The proposed fee structure is designed to benefit the majority of traders on Jupiter Perpetuals. With a 7bps base fee, only 1.11% of users will experience an increase in fees, while 42.54% of traded volume, primarily from Solana, will contribute more to JLP revenue. This distribution ensures that the fee adjustments do not disproportionately impact smaller traders.

Furthermore, the average trade size on Jupiter Perpetuals is $23k, with 67% of the trading volume coming from trade sizes over $100k and 31.5% from trade sizes of $1m+. Gauntlet expects that the introduction of the new base fee will encourage users to optimize their trading strategies, leading to an increase in overall trading volume on the platform.

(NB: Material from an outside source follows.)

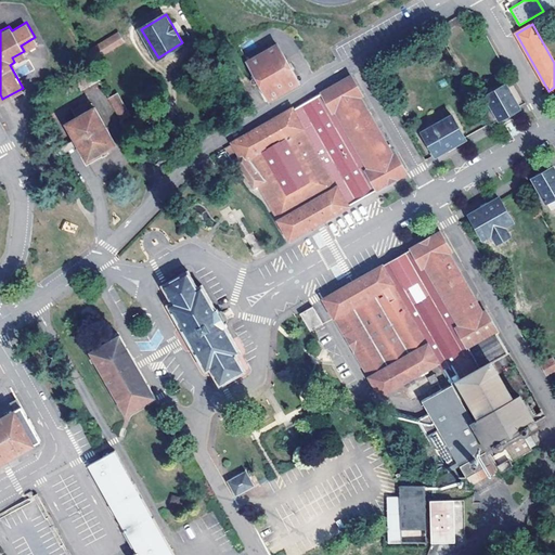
[(91,63),(125,42),(119,33),(86,53),(91,63)]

Asset-Specific Observations and Recommended Fee APR

The proposed fee structure will have varying impacts on different assets traded on Jupiter Perpetuals. Solana (SOL) stands out with the highest average trade size, total volume, and recommended fees. A significant portion of its volume currently pays more than the recommended fee, indicating that the new structure will be particularly effective in generating revenue from SOL trading.

In contrast, Bitcoin (BTC) and Ethereum (ETH) have similar fee structures, with no transactions currently paying more than the recommended fees. Under the new structure, trading these assets will generally become slightly more expensive, but the impact is expected to be minimal, and the trading experience for BTC and ETH traders will remain largely unchanged.

The recommended trading fee APR (APR coming only from open/close fees - without borrow fees, liquidations, trader PnL and etc.) for Solana will increase from 36.5% to 48.4%, signaling a more efficient fee generation for this asset. The total trading recommended fee APR will increase from 36.5% to 44.75%, demonstrating the overall effectiveness of the proposed base fee adjustment in enhancing JLP revenue.

Supporting Data

Conclusion

The proposed adjustment to Jupiter Perpetuals’ base fee is designed to strike a balance between improving the trading experience for users and increasing revenue for JLP token holders. By maintaining the current impact fee component and increasing the base fee to 0.07%, the platform can ensure a more equitable distribution of fees based on trade sizes, encouraging increased trading activity and volume. The asset-specific observations and recommended fee APRs demonstrate the potential for enhanced revenue generation, particularly for Solana trading. Gauntlet believes that this recommendation will contribute to the long-term success and growth of Jupiter Perpetuals.